• What the task asks: Reproduce word for word the stretch of the passage below on self-awareness and separateness from "When I am honest" through "from all others.".

When I am honest with myself, I am alone, separate, distanced from everyone and everything. I am even separate from most of what I could consider to be myself. Awareness came slowly, awareness that I actually existed as a separate being. And when the awareness of my own being arrived, I found myself immediately alone in my head. At that moment, I began working to somehow reconnect, to go back to where I had come from before finding myself alone. But of course, before this moment of realisation, “I” didn’t really consciously. In a manner, I was born “separated” from all others.
With time and effort I learned to connect tenuously with others, with a mother and father who were confused in their own roles as parents, as lovers. I knew early that these two individuals struggled with themselves and couldn’t be there for me – I was locked in my head and they were out of reach. The dawn of consciousness within me caused a separation between parent and child. And so a new relationship was born because of that separation. The awareness of “self” and the existence of “other” and the separateness of both was the source of my first experience of relationship.
“Je pense, donc je suis” better known as “I think, therefore I am” “Cogito ergo sum” are words that are relatively famous, words spoken by René Decartes in 1637 about the time my ancestors were making their way to New France (Canada). This is the only truth any of us really knows, the fact of our own personal beingness. It is only through an emerging personal consciousness of “self” that the world and “otherness” begins to take shape. As one thinks the relationship to otherness expands and becomes: “I think, therefore I am, therefore you are, therefore God exists.” Without consciousness, there is nothing else.

• Study material:

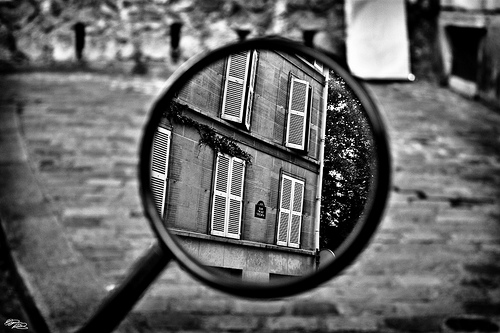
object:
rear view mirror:
[138, 37, 392, 300]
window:
[210, 152, 246, 238]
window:
[283, 77, 322, 160]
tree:
[323, 70, 376, 250]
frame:
[137, 37, 390, 302]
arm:
[70, 245, 171, 333]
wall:
[158, 48, 330, 281]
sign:
[254, 200, 266, 219]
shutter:
[210, 151, 232, 237]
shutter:
[285, 78, 310, 150]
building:
[148, 46, 330, 284]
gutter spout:
[315, 64, 329, 251]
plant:
[165, 107, 253, 166]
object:
[343, 1, 417, 81]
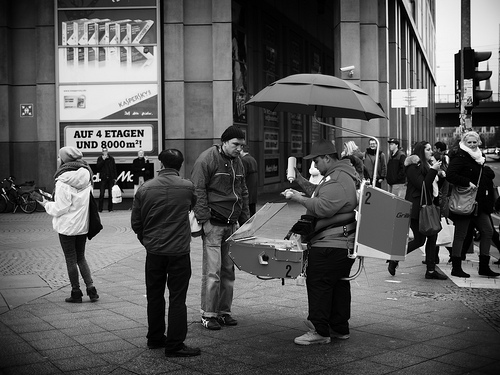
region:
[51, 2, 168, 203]
poster on exterior of commercial building wall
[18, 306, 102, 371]
brick tile sidewalk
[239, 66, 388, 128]
umbrella strapped to hot dog merchant's back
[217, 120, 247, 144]
balck knit cap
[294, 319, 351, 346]
pair of white sneakers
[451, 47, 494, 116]
black three part traffic light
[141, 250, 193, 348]
pair of black pants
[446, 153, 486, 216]
brown pocket book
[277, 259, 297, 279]
number on side of portable hot dog stand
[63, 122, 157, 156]
black and white letters on poster on side of exterior wall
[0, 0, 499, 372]
A black and white photograph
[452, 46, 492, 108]
A multi colored street light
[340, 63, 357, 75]
A rear facing surveillance camera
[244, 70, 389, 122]
a several layered umbrella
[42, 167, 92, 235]
white large fluffy jacket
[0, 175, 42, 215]
an old fashioned bicycle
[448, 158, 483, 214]
a big wrinkled satchel purse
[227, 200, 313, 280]
a holding station for food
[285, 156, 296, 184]
a squeeze type condiment bottle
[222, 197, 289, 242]
clear plastic type of lid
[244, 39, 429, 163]
the umbrella is open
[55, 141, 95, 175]
woman is wearing a hat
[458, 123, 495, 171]
woman wearing a scarf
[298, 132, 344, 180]
man wearing a hat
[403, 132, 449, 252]
woman carrying a purse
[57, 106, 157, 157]
sign is in foreign lanuage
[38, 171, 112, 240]
woman's jacket is white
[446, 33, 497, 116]
street light is black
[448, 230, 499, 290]
woman is wearing boots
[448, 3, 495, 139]
streetlight is attached to pole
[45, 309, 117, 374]
this is a pavement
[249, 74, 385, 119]
this is an umbrella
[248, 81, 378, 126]
the umbrella is open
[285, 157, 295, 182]
this is a container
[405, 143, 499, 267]
these are two women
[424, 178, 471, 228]
these are two handbags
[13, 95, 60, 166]
this is a wall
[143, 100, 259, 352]
the people are standing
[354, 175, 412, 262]
the object is metallic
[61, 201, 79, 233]
the object is white in color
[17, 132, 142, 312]
Woman with white coat and jeans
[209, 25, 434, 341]
Walking hot dog stand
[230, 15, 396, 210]
Umbrella over man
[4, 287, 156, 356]
Tile covered patio area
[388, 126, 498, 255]
Two women talking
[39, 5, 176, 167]
Huge sign advertisment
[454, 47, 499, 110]
Three light traffic light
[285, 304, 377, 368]
Men's white hightop tennis shoes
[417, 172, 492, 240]
Two womens purses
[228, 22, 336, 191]
Large entrance for entertainment attraction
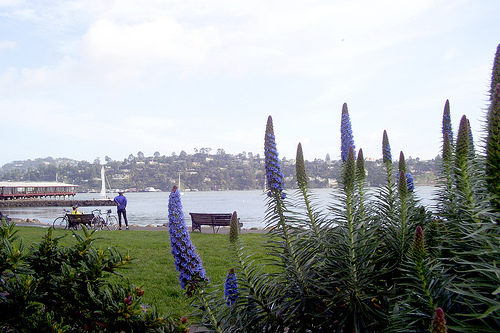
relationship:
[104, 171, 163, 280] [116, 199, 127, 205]
man wearing purple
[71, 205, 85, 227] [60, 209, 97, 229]
person sitting on bench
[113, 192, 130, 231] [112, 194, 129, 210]
man wearing a shirt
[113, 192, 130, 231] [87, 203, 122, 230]
man by a bicycle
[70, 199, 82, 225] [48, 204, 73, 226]
person by a bicycle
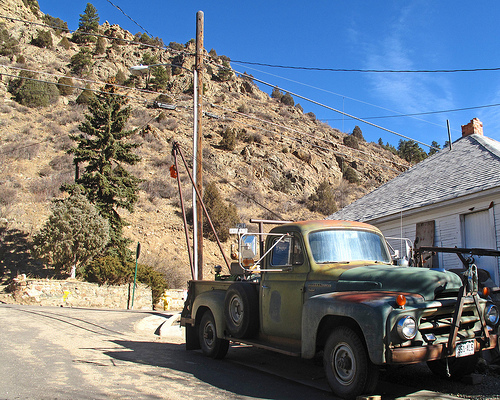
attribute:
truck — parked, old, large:
[180, 218, 499, 399]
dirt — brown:
[0, 303, 364, 399]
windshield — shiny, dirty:
[307, 229, 391, 264]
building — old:
[323, 118, 500, 289]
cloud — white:
[347, 1, 500, 136]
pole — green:
[197, 10, 205, 279]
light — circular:
[398, 316, 417, 340]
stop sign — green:
[130, 242, 141, 309]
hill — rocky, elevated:
[0, 1, 425, 305]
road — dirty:
[0, 303, 397, 400]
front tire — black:
[322, 326, 379, 398]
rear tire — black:
[198, 309, 229, 359]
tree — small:
[36, 191, 111, 281]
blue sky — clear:
[35, 1, 500, 154]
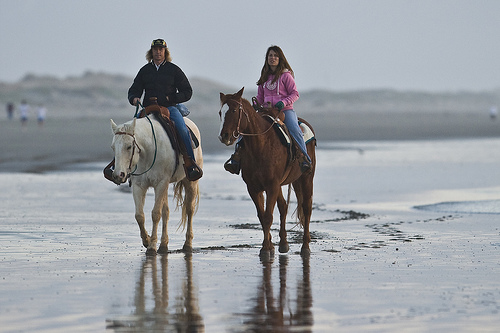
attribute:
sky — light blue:
[0, 0, 499, 95]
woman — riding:
[220, 39, 317, 182]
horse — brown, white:
[212, 85, 319, 260]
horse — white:
[93, 97, 214, 264]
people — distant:
[36, 100, 48, 129]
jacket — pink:
[254, 69, 306, 111]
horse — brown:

• Written response:
When I am honest with myself, I am alone, separate, distanced from everyone and everything. I am even separate from most of what I could consider to be myself. Awareness came slowly, awareness that I actually existed as a separate being. And when the awareness of my own being arrived, I found myself immediately alone in my head. At that moment, I began working to somehow reconnect, to go back to where I had come from before finding myself alone. But of course, before this moment of realisation, “I” didn’t really consciously. In a manner, I was born “separated” from all others.